Truth & Ahimsa – Gandhiji’s Expressions of Rational Hinduism

For a major part of his life, Gandhiji fought against the evils of communal hatred towards inculcating the spirit of unity & brotherhood among his countrymen. Yet, his relentless endeavour was cut short by a Hindu fanatic who considered his gospel of Ahimsa as prejudicial and detrimental to the Hindu Community and its interests. Nothing could have been farther from truth for Gandhiji’s crusade for Hindu-Muslim unity was borne as much out of his abhorrence of the British policy of ‘Divide and Rule’ as his implicit faith in the rational Hinduistic cult, which according to him ‘enables the followers not merely to respect all other religions but to admire and assimilate whatever may be good in other faiths’. It was his fervent belief that Hinduism was not a religion in ‘exclusivity’ but is all-pervading & all -encompassing and all his actions were consistent with India’s struggle and realization of democratic national freedom.

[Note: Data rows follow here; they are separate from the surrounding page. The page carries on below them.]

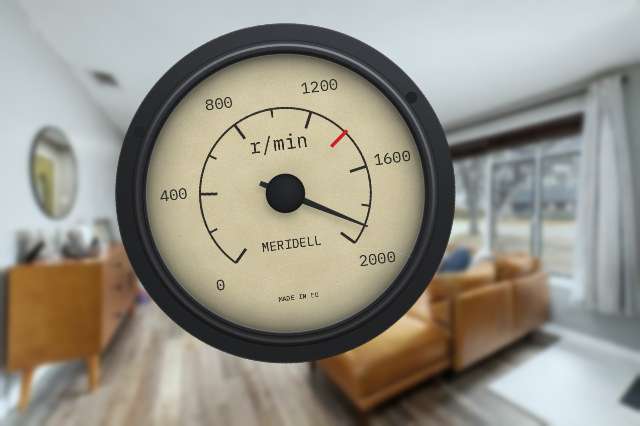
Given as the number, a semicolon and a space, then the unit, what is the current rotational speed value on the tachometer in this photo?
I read 1900; rpm
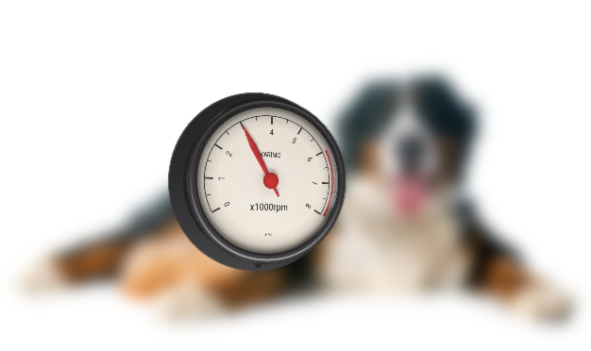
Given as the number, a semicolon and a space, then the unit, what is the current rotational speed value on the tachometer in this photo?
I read 3000; rpm
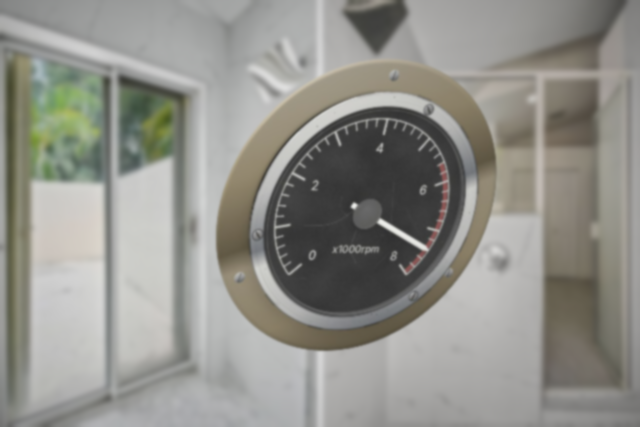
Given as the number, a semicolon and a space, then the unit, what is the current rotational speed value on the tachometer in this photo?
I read 7400; rpm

Yes, Gandhiji’s nobility of thought and action was borne out of his empathy for mankind and not for any particular religious order or sect. His avowed belief in the Sanatani Hindu cult, which preached to everybody to worship God according to his own faith or dharma, found expression as – ‘I have found Hinduism as among the most tolerant of all religions known to me and so it lives at peace with all the religions.’ It was religious tolerance that saw his endless crusade against the dissolute practice of untouchability, which according to him was to be looked upon as an excrescence on Hinduism, not protecting religion, rather suffocating it. Likewise, he was vehemently opposed to proselytism, which the Hindu faith did not submit to.

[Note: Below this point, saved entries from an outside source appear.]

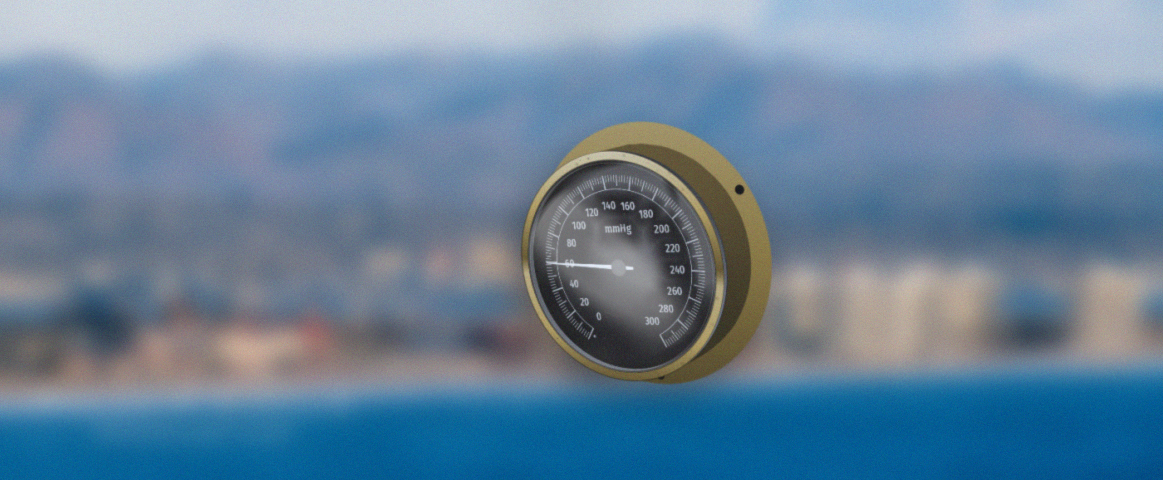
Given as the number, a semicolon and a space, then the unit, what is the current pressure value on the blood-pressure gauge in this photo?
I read 60; mmHg
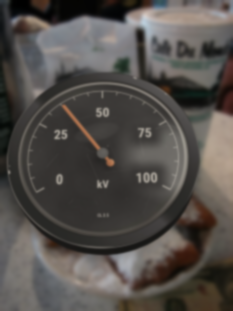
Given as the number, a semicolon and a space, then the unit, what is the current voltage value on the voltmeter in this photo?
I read 35; kV
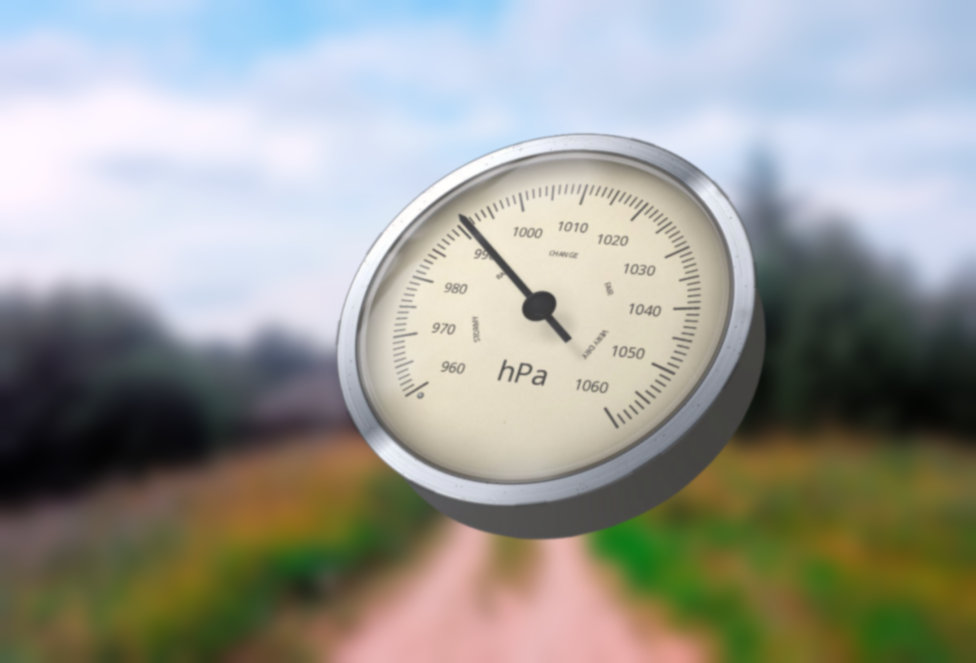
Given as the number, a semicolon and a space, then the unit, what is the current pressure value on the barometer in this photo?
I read 991; hPa
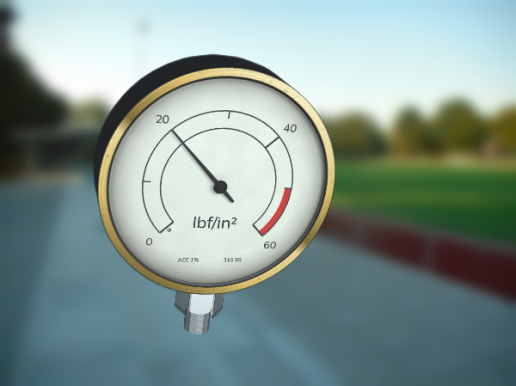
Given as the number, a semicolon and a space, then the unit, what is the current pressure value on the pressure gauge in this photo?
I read 20; psi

It was Gandhiji’s modest claim that he had nothing new to teach the world as ‘truth and non-violence were as old as the hills’. His belief in non-violence also found the highest expression in Hinduism, which ‘believed in the oneness not of merely all human life but in the oneness of all that lives’, which is sacrosanct. He essentially felt that Hinduism propagated the search for truth through non-violent means and ‘a perfect vision of truth alone can follow a complete realization of Ahimsa’, which was the bedrock of all that he preached and practiced. Gandhiji felt that while Hinduism, in its incipient spirit and form, could raise one to the highest echelons, it could also bring down ignorant masses to the lowest depths. It was therefore, for every individual to see the Universal and all-pervading Spirit of Truth by loving the meanest of creations as belonging to oneself.

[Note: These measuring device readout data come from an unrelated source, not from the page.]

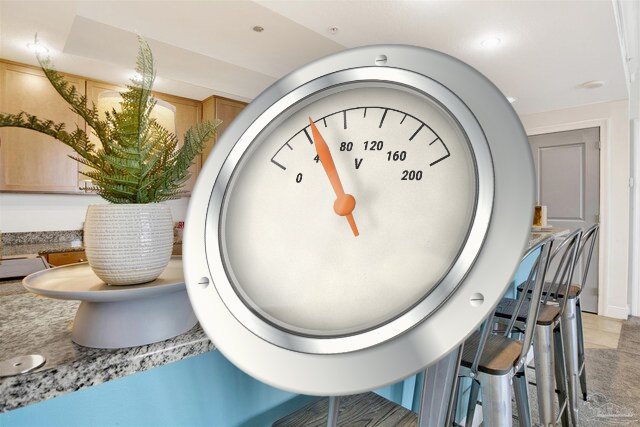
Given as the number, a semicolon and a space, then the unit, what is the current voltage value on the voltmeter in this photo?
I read 50; V
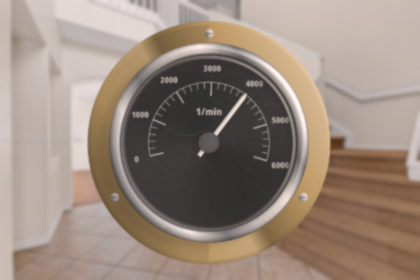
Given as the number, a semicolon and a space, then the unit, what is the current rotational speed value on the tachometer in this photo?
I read 4000; rpm
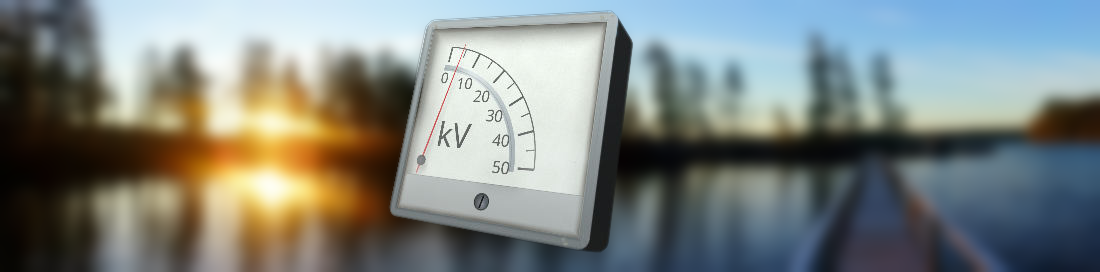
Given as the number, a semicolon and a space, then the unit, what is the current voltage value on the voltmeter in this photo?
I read 5; kV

It was Gandhiji’s immutable faith in the capacity of Hinduism and its assimilative character to purge itself of all impurities from time to time that he reposed his full faith in it. It was his fervent belief that Hinduism has never in centuries extolled militant activities and ‘the identification with everything that lives is impossible without self-purification in all walks of life, not just of oneself but also of the surroundings, without which the law of Ahimsa shall remain a distant dream’. Today, in this world embroiled in ethnic & religious strife, Gandhiji’s teachings, which derive their essence from the power of the soul and the purity of spirit, are the most relevant to salvage one’s thoughts & actions.